=== Data extracts ===

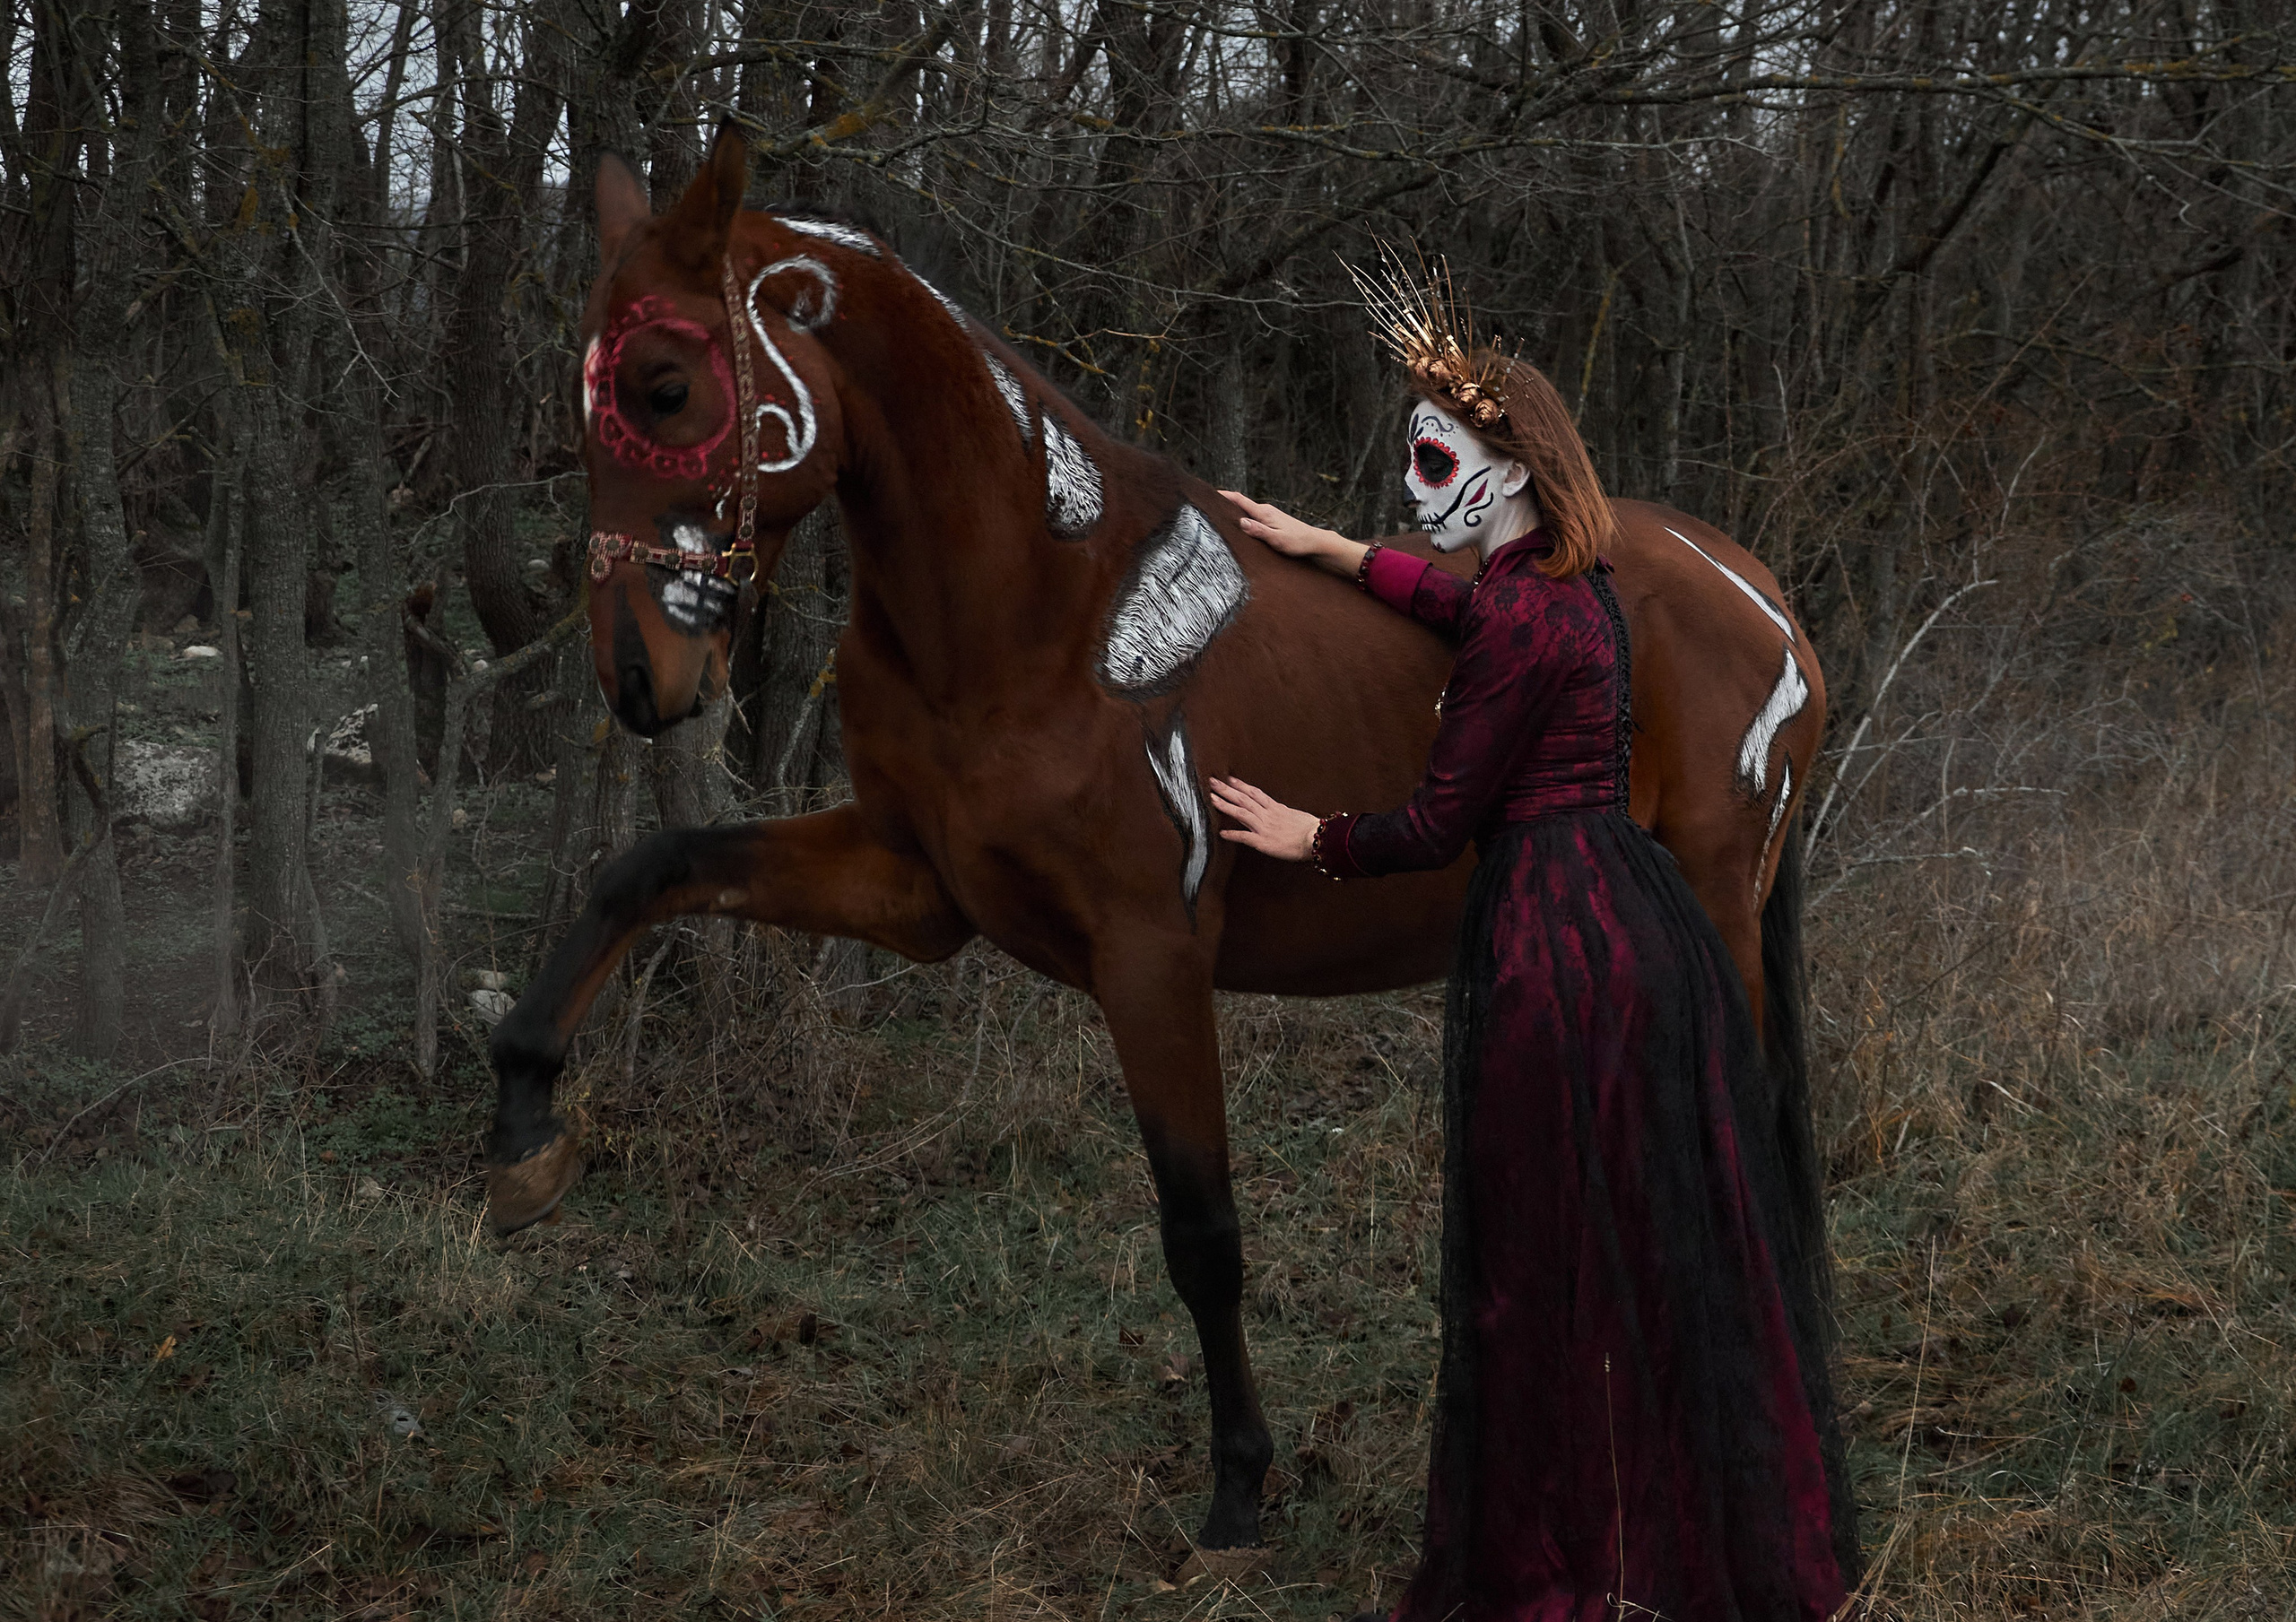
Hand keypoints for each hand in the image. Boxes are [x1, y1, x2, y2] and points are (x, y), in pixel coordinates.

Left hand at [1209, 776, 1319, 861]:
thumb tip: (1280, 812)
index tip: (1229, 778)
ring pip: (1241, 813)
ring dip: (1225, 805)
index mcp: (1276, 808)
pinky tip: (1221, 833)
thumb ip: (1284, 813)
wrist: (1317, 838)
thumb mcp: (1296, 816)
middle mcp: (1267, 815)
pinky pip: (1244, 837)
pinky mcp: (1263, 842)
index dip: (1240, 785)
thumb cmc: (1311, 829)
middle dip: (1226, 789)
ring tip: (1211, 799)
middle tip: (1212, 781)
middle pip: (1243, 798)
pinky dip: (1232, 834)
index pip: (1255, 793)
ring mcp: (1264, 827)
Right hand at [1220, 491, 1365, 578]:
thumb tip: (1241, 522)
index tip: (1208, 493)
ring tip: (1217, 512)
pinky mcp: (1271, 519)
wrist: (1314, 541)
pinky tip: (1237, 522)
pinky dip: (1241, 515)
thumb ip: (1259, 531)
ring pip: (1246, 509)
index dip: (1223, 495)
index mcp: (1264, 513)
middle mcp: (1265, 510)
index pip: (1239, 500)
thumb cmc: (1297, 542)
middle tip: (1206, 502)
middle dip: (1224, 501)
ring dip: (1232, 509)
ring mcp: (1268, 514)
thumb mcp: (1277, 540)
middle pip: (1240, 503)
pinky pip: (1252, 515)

===

● Requirement:
When you set down the material above, keep every word exact and include no pictures.

● Written solution:
Hand keypoints for each hand in the image. Boxes are [x1, y1, x2, y2] and points are (x, y), in pixel coordinates.

Left hand at [1209, 776, 1319, 861]:
thumb tip: (1280, 812)
index tip: (1229, 778)
ring pip: (1241, 813)
ring dip: (1225, 805)
index mcp: (1276, 808)
pinky tip: (1221, 833)
thumb ip: (1284, 813)
wrist: (1317, 838)
thumb mcp: (1296, 816)
middle mcp: (1267, 815)
pinky pip: (1244, 837)
pinky mcp: (1263, 842)
index dip: (1240, 785)
thumb cmc: (1311, 829)
middle dip: (1226, 789)
ring tip: (1211, 799)
middle tip: (1212, 781)
middle pip: (1243, 798)
pinky dip: (1232, 834)
index pip: (1255, 793)
ring mcp: (1264, 827)
Right hand at [1220, 491, 1365, 578]:
thumb tip: (1241, 522)
index tip: (1208, 493)
ring tip: (1217, 512)
pinky mcp: (1271, 519)
wrist: (1314, 541)
pinky tip: (1237, 522)
pinky dip: (1241, 515)
thumb ip: (1259, 531)
ring pip: (1246, 509)
index dip: (1223, 495)
index mcp: (1264, 513)
middle mcp: (1265, 510)
index pip: (1239, 500)
thumb cmc: (1297, 542)
middle tip: (1206, 502)
middle dip: (1224, 501)
ring dip: (1232, 509)
ring mcp: (1268, 514)
thumb mcp: (1277, 540)
middle pip: (1240, 503)
pinky pip: (1252, 515)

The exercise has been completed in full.